▶ **Work required**: Write out the lines again exactly as they are, beginning at the line that contains "KT-GäRTCHEN" and ending after the line that contains "Железобетонные изделия". Give only the text and leave out the pictures.
···
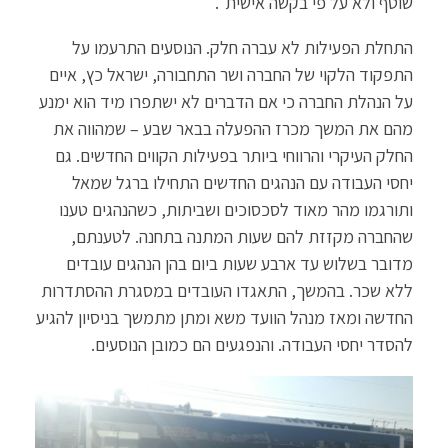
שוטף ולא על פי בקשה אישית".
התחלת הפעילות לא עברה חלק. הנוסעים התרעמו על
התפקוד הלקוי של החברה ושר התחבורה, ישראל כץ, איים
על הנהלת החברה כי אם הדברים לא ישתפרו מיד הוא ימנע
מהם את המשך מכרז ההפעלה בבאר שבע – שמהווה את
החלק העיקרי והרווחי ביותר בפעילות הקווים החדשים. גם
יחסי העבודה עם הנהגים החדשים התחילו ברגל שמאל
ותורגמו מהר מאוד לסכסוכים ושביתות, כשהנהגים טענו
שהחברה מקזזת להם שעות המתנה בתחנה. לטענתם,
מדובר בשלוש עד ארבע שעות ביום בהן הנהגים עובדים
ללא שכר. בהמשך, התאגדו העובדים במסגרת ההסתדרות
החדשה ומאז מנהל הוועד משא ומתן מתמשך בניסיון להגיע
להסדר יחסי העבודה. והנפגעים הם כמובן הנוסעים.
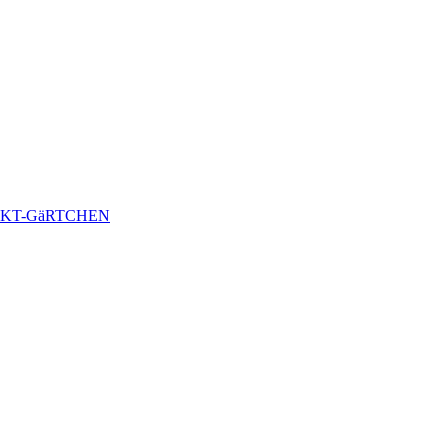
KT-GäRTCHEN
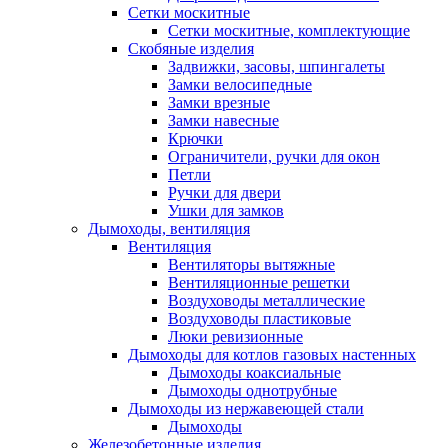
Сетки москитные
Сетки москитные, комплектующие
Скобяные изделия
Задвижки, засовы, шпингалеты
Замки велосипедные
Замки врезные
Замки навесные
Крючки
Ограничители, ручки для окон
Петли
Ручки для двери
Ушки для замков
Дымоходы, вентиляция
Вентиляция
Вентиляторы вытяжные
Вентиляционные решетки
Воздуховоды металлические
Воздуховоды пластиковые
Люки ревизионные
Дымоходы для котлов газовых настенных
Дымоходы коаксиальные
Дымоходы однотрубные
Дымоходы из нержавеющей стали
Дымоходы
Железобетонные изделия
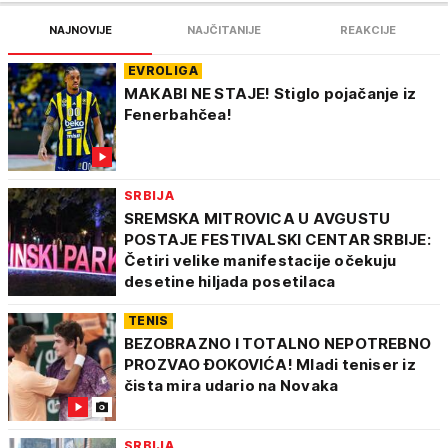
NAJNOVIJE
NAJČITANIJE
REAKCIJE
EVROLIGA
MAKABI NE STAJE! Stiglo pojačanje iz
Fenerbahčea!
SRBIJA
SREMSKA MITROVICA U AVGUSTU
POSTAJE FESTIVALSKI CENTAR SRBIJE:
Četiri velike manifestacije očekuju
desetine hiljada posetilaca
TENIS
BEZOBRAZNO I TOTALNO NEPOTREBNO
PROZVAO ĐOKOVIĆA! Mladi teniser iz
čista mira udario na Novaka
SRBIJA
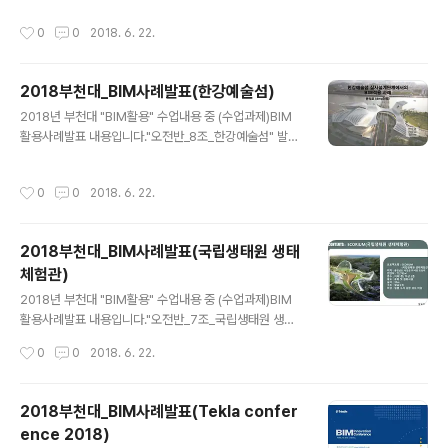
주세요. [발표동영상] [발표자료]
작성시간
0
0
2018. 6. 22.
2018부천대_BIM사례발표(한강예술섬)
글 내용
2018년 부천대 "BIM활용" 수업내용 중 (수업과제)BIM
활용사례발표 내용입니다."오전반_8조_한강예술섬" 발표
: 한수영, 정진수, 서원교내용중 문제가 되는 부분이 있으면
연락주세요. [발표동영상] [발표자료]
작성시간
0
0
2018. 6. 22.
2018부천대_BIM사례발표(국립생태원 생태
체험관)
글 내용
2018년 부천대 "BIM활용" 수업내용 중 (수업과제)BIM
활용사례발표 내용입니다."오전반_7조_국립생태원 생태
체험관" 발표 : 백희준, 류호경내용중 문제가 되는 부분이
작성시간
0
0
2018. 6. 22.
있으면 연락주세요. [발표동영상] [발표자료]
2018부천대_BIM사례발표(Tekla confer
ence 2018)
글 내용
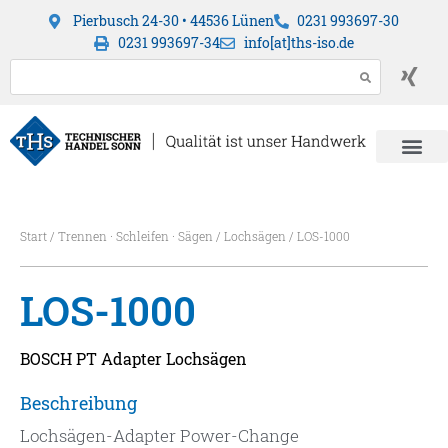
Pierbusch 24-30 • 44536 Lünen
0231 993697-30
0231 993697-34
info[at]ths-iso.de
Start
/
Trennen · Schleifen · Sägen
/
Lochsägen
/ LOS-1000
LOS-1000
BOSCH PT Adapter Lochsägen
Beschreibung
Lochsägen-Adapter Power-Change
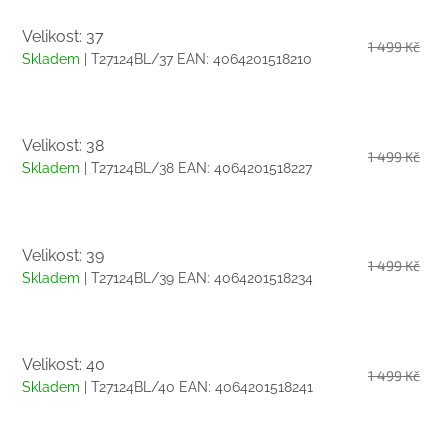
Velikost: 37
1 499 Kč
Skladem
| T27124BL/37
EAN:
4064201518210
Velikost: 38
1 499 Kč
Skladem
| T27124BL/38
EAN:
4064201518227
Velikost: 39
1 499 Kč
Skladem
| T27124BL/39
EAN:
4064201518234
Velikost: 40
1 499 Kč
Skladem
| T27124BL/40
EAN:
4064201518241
···
▶ **Exercise solution**:
KT-GäRTCHEN
Сетки москитные
Сетки москитные, комплектующие
Скобяные изделия
Задвижки, засовы, шпингалеты
Замки велосипедные
Замки врезные
Замки навесные
Крючки
Ограничители, ручки для окон
Петли
Ручки для двери
Ушки для замков
Дымоходы, вентиляция
Вентиляция
Вентиляторы вытяжные
Вентиляционные решетки
Воздуховоды металлические
Воздуховоды пластиковые
Люки ревизионные
Дымоходы для котлов газовых настенных
Дымоходы коаксиальные
Дымоходы однотрубные
Дымоходы из нержавеющей стали
Дымоходы
Железобетонные изделия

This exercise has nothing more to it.